[YOUR GOAL]:
The result should be an exact copy of the data, free of pictures.

[DATASET EXTRACT]:
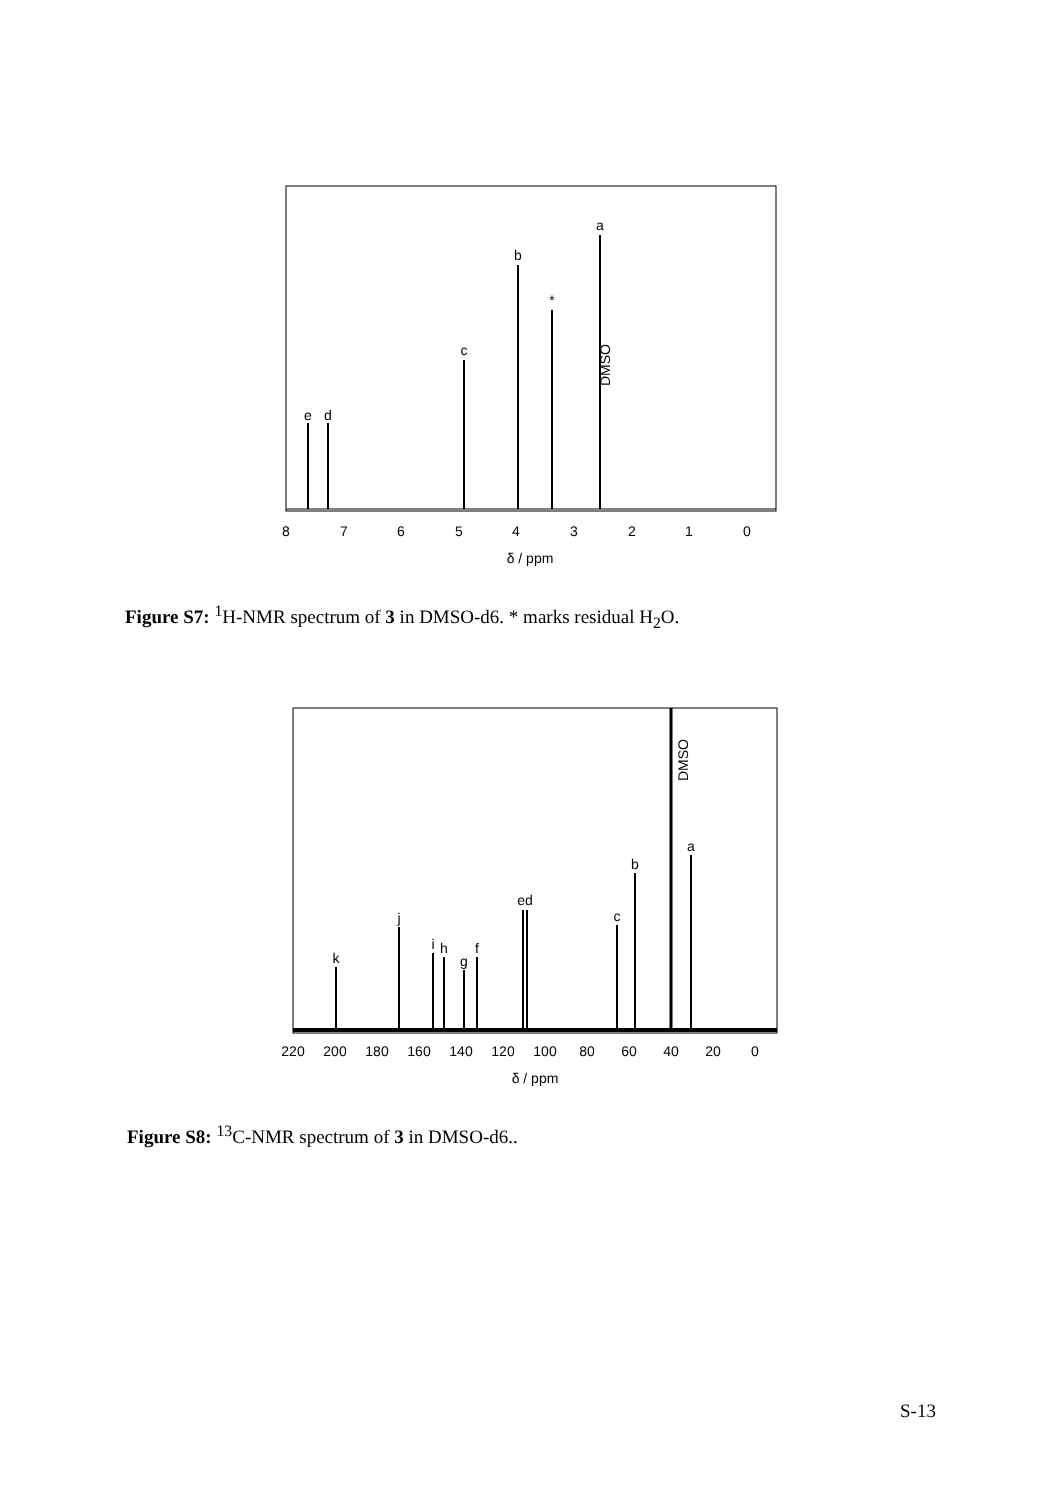e
d
c
b
*
a
DMSO
8
7
6
5
4
3
2
1
0
δ / ppm
Figure S7: <sup>1</sup>H-NMR spectrum of 3 in DMSO-d6. * marks residual H<sub>2</sub>O.
k
j
i
h
g
f
ed
c
b
a
DMSO
220
200
180
160
140
120
100
80
60
40
20
0
δ / ppm
Figure S8: <sup>13</sup>C-NMR spectrum of 3 in DMSO-d6..
S-13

[RESPONSE]:
e
d
c
b
*
a
DMSO
8
7
6
5
4
3
2
1
0
δ / ppm
Figure S7: <sup>1</sup>H-NMR spectrum of 3 in DMSO-d6. * marks residual H<sub>2</sub>O.
k
j
i
h
g
f
ed
c
b
a
DMSO
220
200
180
160
140
120
100
80
60
40
20
0
δ / ppm
Figure S8: <sup>13</sup>C-NMR spectrum of 3 in DMSO-d6..
S-13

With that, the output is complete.